Nearly a hundred dancing guests spilled out of a white tent and into the streets of a quiet Midwestern subdivision on a Wednesday night. I wondered how long before someone called the cops.
Sippie, the bride, dripping in gold and wearing a hot pink lehenga, hopped in the back of a pickup. One of her relatives, dancing with a large, lighted pot on her head, led a parade of guests waving glow sticks and their bouncing arms over their heads.
The bride’s father, Neetu, is a college friend of my husband’s. In fact, my husband remembers dancing at one of Neetu’s wedding celebrations decades ago. Now, we were at our first Sikh Punjabi jaggo, a prewedding celebration with booming bhangra music, ebullient folk dances and an abundance of food and drink.
I’ve attended more than a hundred weddings -- 111, to be exact. Many of them have featured diverse traditions across South Asian cultures. But this was the first time I’d been part of a processional like Sippie’s jaggo.
Jaggo literally means “wake up,” and the event is meant to wake up the neighbors to let them know a wedding is coming up and to spread joy through the community. That’s good and well in India, I thought. But I was a bit nervous about the reception this merry band of revelers -- men in colorful turbans and women with vibrant, phulkari dupattas -- would get in a buttoned-up suburb of St. Louis.
It was 8 p.m. on a school night, after all.
Sippie quickly stepped down from the truck bed, saying she wanted to properly dance. She joined her relatives, who were competing in an informal dance contest between her mother’s and father’s sides. A trend in South Asian weddings involves elaborately choreographed and rehearsed dance performances by the family and friends. My husband and I have been included in a few group dance numbers at other weddings, proving that skill and talent aren’t prerequisites to participate.
But this dance-off was different. This was an exuberant, unrehearsed jubilee -- a mix of immigrants, their children and grandchildren, unapologetically taking up space in America in a way that has lately felt less welcome.
I met one of the many cousins who had traveled from out of town to attend the wedding. She explained that the host family gives advance notice to their neighbors about this boisterous tradition. As we walked, a car drove up behind the gathering. One of the guests walked beside the vehicle, parting the crowd to create a path for the driver to cross. The partygoers cheered the driver through.
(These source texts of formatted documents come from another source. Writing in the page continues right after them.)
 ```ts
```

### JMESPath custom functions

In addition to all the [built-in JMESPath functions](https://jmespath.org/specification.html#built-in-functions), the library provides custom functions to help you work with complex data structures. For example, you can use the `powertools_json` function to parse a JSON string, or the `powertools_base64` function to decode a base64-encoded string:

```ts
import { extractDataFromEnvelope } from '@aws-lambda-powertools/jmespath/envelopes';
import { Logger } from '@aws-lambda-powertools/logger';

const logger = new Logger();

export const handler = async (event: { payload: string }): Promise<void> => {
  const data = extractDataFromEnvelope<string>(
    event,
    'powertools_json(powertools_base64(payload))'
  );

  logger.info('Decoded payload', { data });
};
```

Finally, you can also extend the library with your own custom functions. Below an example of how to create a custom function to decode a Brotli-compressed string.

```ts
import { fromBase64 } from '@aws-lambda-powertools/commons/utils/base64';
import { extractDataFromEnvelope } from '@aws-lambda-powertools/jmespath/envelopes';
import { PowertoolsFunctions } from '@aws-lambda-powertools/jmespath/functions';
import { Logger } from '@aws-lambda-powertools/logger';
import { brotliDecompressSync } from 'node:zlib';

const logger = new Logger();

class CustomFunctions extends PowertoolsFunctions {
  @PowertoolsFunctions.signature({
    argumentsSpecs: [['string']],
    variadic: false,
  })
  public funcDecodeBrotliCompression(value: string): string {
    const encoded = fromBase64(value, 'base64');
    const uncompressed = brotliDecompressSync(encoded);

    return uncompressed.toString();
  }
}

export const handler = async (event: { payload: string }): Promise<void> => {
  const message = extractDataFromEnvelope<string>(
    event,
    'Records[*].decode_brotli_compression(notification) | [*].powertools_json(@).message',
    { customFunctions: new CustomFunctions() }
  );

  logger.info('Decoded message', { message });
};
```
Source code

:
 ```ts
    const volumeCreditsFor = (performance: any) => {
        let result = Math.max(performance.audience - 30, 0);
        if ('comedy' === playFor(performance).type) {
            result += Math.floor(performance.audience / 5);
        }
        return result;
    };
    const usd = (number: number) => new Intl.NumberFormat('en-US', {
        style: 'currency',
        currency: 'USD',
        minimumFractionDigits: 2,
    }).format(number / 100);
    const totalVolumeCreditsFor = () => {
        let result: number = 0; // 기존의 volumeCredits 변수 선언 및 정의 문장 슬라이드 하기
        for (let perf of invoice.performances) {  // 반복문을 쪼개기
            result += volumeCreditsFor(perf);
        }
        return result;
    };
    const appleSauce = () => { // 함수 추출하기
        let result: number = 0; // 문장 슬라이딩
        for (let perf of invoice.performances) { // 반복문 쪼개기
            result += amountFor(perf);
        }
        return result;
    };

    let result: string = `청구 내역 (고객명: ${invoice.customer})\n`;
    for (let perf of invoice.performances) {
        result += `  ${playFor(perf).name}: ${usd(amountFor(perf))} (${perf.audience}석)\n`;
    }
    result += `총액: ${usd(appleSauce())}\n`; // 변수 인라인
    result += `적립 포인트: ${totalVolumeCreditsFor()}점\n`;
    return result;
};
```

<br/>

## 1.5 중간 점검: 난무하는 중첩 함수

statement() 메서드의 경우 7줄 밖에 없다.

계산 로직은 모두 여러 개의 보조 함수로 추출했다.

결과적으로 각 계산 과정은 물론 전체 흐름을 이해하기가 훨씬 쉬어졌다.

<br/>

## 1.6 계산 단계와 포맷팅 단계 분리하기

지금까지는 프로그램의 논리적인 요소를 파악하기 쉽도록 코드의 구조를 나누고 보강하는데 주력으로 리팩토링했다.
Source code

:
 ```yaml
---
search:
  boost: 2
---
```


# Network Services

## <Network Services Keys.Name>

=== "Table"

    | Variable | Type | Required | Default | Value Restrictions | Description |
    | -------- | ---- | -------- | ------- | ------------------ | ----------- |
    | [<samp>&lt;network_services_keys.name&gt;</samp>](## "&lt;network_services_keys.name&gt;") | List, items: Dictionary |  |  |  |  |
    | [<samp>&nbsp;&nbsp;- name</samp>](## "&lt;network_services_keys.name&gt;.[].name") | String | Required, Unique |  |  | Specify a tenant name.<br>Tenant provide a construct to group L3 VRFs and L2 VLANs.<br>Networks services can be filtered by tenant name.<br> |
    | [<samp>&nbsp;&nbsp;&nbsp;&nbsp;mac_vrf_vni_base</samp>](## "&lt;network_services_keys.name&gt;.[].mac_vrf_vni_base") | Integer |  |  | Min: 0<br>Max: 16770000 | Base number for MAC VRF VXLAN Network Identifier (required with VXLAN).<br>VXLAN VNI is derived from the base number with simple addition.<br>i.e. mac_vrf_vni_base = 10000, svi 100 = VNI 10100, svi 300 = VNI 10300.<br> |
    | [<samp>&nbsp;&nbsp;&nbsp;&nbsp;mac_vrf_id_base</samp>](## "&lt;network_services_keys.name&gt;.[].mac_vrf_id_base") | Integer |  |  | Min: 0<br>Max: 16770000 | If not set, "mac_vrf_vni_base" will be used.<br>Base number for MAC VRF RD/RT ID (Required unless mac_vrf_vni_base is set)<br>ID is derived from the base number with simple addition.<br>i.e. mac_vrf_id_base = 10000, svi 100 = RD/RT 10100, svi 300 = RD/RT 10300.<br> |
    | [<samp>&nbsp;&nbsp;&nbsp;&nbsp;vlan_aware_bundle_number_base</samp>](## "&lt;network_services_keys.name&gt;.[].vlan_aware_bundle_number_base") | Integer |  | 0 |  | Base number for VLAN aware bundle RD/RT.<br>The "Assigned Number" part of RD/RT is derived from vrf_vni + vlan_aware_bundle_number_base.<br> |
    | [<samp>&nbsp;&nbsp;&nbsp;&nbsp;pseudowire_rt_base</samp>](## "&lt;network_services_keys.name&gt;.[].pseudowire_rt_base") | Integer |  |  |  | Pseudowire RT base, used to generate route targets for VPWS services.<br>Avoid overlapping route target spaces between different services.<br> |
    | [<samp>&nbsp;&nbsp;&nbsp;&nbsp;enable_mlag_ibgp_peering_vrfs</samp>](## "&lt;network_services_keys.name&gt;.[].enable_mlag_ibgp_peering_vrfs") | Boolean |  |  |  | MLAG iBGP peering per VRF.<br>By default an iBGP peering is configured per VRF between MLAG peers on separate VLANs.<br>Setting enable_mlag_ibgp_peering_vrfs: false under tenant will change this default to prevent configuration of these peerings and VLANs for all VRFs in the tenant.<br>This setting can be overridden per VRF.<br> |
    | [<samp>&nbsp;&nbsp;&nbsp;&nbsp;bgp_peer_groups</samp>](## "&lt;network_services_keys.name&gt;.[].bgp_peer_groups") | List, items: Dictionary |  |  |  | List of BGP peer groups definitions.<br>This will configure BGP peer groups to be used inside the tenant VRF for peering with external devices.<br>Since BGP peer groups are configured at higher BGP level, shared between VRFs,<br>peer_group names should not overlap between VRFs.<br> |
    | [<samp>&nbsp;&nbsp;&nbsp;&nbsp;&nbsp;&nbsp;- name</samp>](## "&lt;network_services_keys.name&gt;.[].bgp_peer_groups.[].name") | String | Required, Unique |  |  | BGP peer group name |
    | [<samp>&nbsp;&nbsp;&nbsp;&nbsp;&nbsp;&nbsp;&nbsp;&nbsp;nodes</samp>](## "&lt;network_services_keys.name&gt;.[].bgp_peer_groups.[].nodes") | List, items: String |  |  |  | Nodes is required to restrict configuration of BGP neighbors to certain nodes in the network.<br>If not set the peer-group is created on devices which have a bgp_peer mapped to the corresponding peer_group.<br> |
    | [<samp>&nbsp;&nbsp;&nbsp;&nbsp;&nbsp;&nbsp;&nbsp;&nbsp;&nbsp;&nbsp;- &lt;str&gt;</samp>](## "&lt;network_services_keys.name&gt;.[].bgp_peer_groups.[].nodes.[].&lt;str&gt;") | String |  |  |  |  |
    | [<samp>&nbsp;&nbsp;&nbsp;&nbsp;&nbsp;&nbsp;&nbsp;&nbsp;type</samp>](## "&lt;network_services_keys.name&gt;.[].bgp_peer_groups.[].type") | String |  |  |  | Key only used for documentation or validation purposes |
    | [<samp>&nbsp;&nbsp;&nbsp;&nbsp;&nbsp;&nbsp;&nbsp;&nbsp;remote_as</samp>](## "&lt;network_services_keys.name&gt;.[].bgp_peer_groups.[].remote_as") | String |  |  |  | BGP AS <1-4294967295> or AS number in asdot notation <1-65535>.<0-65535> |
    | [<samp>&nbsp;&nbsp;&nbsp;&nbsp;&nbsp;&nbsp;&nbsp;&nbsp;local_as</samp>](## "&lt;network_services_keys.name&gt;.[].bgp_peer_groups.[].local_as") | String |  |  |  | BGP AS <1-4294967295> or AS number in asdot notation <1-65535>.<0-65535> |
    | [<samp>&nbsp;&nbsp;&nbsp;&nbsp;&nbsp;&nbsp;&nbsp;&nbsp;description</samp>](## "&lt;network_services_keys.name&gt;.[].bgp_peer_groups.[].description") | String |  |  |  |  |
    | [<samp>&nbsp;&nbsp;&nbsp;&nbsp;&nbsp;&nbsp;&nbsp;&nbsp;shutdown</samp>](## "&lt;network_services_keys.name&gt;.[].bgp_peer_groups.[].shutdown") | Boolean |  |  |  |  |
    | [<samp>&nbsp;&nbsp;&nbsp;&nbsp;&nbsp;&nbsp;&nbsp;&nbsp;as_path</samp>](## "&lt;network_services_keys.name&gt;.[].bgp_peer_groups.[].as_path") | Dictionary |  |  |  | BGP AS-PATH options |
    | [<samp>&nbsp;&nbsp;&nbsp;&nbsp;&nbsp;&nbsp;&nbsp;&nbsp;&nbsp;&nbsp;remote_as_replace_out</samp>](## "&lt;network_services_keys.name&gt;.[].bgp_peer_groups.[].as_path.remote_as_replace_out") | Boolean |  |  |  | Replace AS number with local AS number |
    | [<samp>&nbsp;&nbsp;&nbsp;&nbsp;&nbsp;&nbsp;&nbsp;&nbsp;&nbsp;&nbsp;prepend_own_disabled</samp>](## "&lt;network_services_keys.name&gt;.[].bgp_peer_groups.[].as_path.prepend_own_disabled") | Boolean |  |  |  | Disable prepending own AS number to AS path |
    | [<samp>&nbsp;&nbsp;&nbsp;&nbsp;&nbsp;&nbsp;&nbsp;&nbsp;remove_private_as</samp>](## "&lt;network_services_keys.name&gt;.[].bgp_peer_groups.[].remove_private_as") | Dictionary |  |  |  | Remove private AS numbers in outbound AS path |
A few residents came out on their driveways to wave and clap along with the wedding guests. On the march back to the house, I noticed another driver sitting patiently in his car for the procession to pass. Neetu and his wife were talking and laughing with their neighbor and urging him to come to their house and join them for dinner and drinks.
Watching that moment unfold felt restorative. When our political leaders are fomenting division and fear of difference, neighbors across this country still appreciate one another’s joy even when the celebrations look completely different from their own.
Back inside the tent, women of all ages began a series of traditional dances and songs. It unleashed an unbridled joy followed by a surprise dance number. Neetu and his wife, Pinky, performed to a poignant song about a daughter leaving her parents’ home.
It’s the beginning of an emotional farewell, which will continue in ceremonies and parties over several days, until her departure. Sippie’s face beamed watching her parents.
For Punjabis, dancing is a love language.
That night, it was understood by everyone within earshot.